>>>

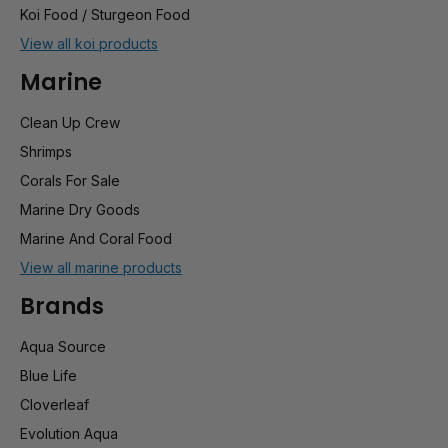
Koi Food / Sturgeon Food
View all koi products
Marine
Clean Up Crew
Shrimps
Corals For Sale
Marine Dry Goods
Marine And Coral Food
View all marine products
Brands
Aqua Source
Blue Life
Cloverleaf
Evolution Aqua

<<<
>>>

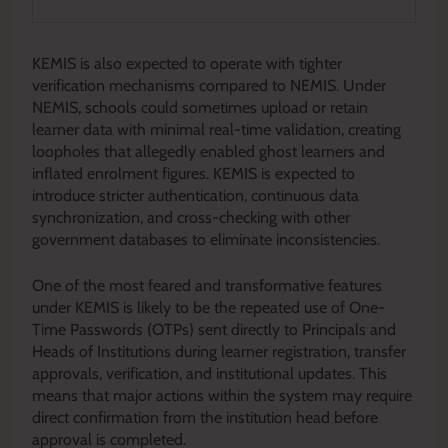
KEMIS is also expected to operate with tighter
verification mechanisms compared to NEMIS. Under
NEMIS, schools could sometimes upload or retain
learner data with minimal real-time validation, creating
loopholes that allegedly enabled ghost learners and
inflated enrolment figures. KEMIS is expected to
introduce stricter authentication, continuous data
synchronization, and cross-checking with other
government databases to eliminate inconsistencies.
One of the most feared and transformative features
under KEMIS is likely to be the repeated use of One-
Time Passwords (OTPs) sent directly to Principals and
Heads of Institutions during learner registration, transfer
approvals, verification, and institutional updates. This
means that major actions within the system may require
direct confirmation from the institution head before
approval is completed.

<<<

Locate each line in the items above that contains the word "KEMIS" with matching case, and copy those lines in full.

Exercise response
KEMIS is also expected to operate with tighter
inflated enrolment figures. KEMIS is expected to
under KEMIS is likely to be the repeated use of One-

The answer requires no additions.